» WORK INSTRUCTION: Quote every line of the listing below verbatim, keeping the original order.

[[ DATA UNDER STUDY open ]]

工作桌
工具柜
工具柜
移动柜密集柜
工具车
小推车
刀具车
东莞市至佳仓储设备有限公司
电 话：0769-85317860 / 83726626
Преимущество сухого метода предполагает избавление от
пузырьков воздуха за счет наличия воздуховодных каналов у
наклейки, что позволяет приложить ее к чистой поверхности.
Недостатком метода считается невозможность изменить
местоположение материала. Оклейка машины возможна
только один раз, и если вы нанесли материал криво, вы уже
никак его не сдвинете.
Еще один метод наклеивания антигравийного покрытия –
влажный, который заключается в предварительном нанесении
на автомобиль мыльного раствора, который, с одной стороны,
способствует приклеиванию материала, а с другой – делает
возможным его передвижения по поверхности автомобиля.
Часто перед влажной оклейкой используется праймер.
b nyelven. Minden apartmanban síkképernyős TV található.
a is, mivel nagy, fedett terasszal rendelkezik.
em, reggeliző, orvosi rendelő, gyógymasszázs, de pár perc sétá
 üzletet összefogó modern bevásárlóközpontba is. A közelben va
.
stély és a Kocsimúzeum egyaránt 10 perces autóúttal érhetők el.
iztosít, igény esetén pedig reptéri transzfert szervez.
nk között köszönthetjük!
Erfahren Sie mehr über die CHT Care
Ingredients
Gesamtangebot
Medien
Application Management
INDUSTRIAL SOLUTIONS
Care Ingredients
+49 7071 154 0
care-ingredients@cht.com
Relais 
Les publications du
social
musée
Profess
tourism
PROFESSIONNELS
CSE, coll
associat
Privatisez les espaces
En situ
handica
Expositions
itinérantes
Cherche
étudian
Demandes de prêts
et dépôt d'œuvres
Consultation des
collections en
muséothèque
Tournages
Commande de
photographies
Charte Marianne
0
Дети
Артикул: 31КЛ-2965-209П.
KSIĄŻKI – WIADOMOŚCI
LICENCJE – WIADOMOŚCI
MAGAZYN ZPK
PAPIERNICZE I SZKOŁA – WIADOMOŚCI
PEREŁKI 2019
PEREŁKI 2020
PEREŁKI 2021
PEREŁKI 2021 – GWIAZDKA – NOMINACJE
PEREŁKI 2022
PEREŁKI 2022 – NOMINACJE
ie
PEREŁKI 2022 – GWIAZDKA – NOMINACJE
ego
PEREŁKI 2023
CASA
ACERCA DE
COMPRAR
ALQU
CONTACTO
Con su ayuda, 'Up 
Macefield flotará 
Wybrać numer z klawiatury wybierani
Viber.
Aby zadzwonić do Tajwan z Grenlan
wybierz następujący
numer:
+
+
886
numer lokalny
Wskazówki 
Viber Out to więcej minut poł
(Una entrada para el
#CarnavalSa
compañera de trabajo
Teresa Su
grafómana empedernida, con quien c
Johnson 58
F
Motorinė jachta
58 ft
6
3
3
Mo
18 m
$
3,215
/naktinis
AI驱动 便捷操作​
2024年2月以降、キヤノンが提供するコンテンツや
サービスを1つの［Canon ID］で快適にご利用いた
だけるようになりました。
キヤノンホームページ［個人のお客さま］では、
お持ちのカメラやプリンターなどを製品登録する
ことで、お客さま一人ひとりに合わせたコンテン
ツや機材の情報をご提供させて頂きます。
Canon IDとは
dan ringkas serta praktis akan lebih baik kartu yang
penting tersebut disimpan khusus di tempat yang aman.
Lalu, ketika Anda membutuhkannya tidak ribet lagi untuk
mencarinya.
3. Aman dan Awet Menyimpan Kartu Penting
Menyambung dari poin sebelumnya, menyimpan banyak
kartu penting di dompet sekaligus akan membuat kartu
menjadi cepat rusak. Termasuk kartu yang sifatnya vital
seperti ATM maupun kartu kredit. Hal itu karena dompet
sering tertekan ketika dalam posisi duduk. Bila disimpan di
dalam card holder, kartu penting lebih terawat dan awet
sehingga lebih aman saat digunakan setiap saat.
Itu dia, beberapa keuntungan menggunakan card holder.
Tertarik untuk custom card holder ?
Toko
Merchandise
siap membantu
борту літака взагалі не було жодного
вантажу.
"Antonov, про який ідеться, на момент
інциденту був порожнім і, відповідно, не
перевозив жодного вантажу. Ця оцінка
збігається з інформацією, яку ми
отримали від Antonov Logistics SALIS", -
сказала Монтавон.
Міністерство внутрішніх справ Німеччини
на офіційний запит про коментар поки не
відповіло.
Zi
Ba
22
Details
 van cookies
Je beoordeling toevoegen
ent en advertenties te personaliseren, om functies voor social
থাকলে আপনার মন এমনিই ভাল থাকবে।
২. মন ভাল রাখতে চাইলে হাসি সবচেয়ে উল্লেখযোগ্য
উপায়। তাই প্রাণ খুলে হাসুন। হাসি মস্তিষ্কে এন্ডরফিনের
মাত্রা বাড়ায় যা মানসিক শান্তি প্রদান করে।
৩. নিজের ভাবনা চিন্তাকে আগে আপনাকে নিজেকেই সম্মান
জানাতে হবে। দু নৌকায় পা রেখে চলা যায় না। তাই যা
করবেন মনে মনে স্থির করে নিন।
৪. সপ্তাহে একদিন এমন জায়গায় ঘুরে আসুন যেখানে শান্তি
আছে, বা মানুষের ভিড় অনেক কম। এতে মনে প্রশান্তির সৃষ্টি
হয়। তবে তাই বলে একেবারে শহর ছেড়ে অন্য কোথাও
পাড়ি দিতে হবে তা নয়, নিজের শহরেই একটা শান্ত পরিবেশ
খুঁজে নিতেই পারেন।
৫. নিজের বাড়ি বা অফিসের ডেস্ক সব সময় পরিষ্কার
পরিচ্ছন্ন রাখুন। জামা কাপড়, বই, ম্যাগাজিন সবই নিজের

[[ DATA UNDER STUDY closed ]]

» YOUR SOLUTION:
工作桌
工具柜
工具柜
移动柜密集柜
工具车
小推车
刀具车
东莞市至佳仓储设备有限公司
电 话：0769-85317860 / 83726626
Преимущество сухого метода предполагает избавление от
пузырьков воздуха за счет наличия воздуховодных каналов у
наклейки, что позволяет приложить ее к чистой поверхности.
Недостатком метода считается невозможность изменить
местоположение материала. Оклейка машины возможна
только один раз, и если вы нанесли материал криво, вы уже
никак его не сдвинете.
Еще один метод наклеивания антигравийного покрытия –
влажный, который заключается в предварительном нанесении
на автомобиль мыльного раствора, который, с одной стороны,
способствует приклеиванию материала, а с другой – делает
возможным его передвижения по поверхности автомобиля.
Часто перед влажной оклейкой используется праймер.
b nyelven. Minden apartmanban síkképernyős TV található.
a is, mivel nagy, fedett terasszal rendelkezik.
em, reggeliző, orvosi rendelő, gyógymasszázs, de pár perc sétá
 üzletet összefogó modern bevásárlóközpontba is. A közelben va
.
stély és a Kocsimúzeum egyaránt 10 perces autóúttal érhetők el.
iztosít, igény esetén pedig reptéri transzfert szervez.
nk között köszönthetjük!
Erfahren Sie mehr über die CHT Care
Ingredients
Gesamtangebot
Medien
Application Management
INDUSTRIAL SOLUTIONS
Care Ingredients
+49 7071 154 0
care-ingredients@cht.com
Relais 
Les publications du
social
musée
Profess
tourism
PROFESSIONNELS
CSE, coll
associat
Privatisez les espaces
En situ
handica
Expositions
itinérantes
Cherche
étudian
Demandes de prêts
et dépôt d'œuvres
Consultation des
collections en
muséothèque
Tournages
Commande de
photographies
Charte Marianne
0
Дети
Артикул: 31КЛ-2965-209П.
KSIĄŻKI – WIADOMOŚCI
LICENCJE – WIADOMOŚCI
MAGAZYN ZPK
PAPIERNICZE I SZKOŁA – WIADOMOŚCI
PEREŁKI 2019
PEREŁKI 2020
PEREŁKI 2021
PEREŁKI 2021 – GWIAZDKA – NOMINACJE
PEREŁKI 2022
PEREŁKI 2022 – NOMINACJE
ie
PEREŁKI 2022 – GWIAZDKA – NOMINACJE
ego
PEREŁKI 2023
CASA
ACERCA DE
COMPRAR
ALQU
CONTACTO
Con su ayuda, 'Up 
Macefield flotará 
Wybrać numer z klawiatury wybierani
Viber.
Aby zadzwonić do Tajwan z Grenlan
wybierz następujący
numer:
+
+
886
numer lokalny
Wskazówki 
Viber Out to więcej minut poł
(Una entrada para el
#CarnavalSa
compañera de trabajo
Teresa Su
grafómana empedernida, con quien c
Johnson 58
F
Motorinė jachta
58 ft
6
3
3
Mo
18 m
$
3,215
/naktinis
AI驱动 便捷操作​
2024年2月以降、キヤノンが提供するコンテンツや
サービスを1つの［Canon ID］で快適にご利用いた
だけるようになりました。
キヤノンホームページ［個人のお客さま］では、
お持ちのカメラやプリンターなどを製品登録する
ことで、お客さま一人ひとりに合わせたコンテン
ツや機材の情報をご提供させて頂きます。
Canon IDとは
dan ringkas serta praktis akan lebih baik kartu yang
penting tersebut disimpan khusus di tempat yang aman.
Lalu, ketika Anda membutuhkannya tidak ribet lagi untuk
mencarinya.
3. Aman dan Awet Menyimpan Kartu Penting
Menyambung dari poin sebelumnya, menyimpan banyak
kartu penting di dompet sekaligus akan membuat kartu
menjadi cepat rusak. Termasuk kartu yang sifatnya vital
seperti ATM maupun kartu kredit. Hal itu karena dompet
sering tertekan ketika dalam posisi duduk. Bila disimpan di
dalam card holder, kartu penting lebih terawat dan awet
sehingga lebih aman saat digunakan setiap saat.
Itu dia, beberapa keuntungan menggunakan card holder.
Tertarik untuk custom card holder ?
Toko
Merchandise
siap membantu
борту літака взагалі не було жодного
вантажу.
"Antonov, про який ідеться, на момент
інциденту був порожнім і, відповідно, не
перевозив жодного вантажу. Ця оцінка
збігається з інформацією, яку ми
отримали від Antonov Logistics SALIS", -
сказала Монтавон.
Міністерство внутрішніх справ Німеччини
на офіційний запит про коментар поки не
відповіло.
Zi
Ba
22
Details
 van cookies
Je beoordeling toevoegen
ent en advertenties te personaliseren, om functies voor social
থাকলে আপনার মন এমনিই ভাল থাকবে।
২. মন ভাল রাখতে চাইলে হাসি সবচেয়ে উল্লেখযোগ্য
উপায়। তাই প্রাণ খুলে হাসুন। হাসি মস্তিষ্কে এন্ডরফিনের
মাত্রা বাড়ায় যা মানসিক শান্তি প্রদান করে।
৩. নিজের ভাবনা চিন্তাকে আগে আপনাকে নিজেকেই সম্মান
জানাতে হবে। দু নৌকায় পা রেখে চলা যায় না। তাই যা
করবেন মনে মনে স্থির করে নিন।
৪. সপ্তাহে একদিন এমন জায়গায় ঘুরে আসুন যেখানে শান্তি
আছে, বা মানুষের ভিড় অনেক কম। এতে মনে প্রশান্তির সৃষ্টি
হয়। তবে তাই বলে একেবারে শহর ছেড়ে অন্য কোথাও
পাড়ি দিতে হবে তা নয়, নিজের শহরেই একটা শান্ত পরিবেশ
খুঁজে নিতেই পারেন।
৫. নিজের বাড়ি বা অফিসের ডেস্ক সব সময় পরিষ্কার
পরিচ্ছন্ন রাখুন। জামা কাপড়, বই, ম্যাগাজিন সবই নিজের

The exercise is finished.